EXERCISE OBJECTIVE
Could you copy every line of the data that contains the word "Loch"?

DATA FOR PROCESSING
== Segment start ==

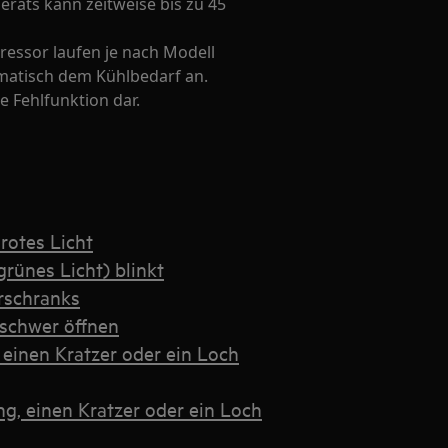
räts kann zeitweise bis zu 45
essor laufen je nach Modell
matisch dem Kühlbedarf an.
e Fehlfunktion dar.
 rotes Licht
grünes Licht) blinkt
rschranks
 schwer öffnen
 einen Kratzer oder ein Loch
g, einen Kratzer oder ein Loch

== Segment end ==

WRITTEN ANSWER
 einen Kratzer oder ein Loch
g, einen Kratzer oder ein Loch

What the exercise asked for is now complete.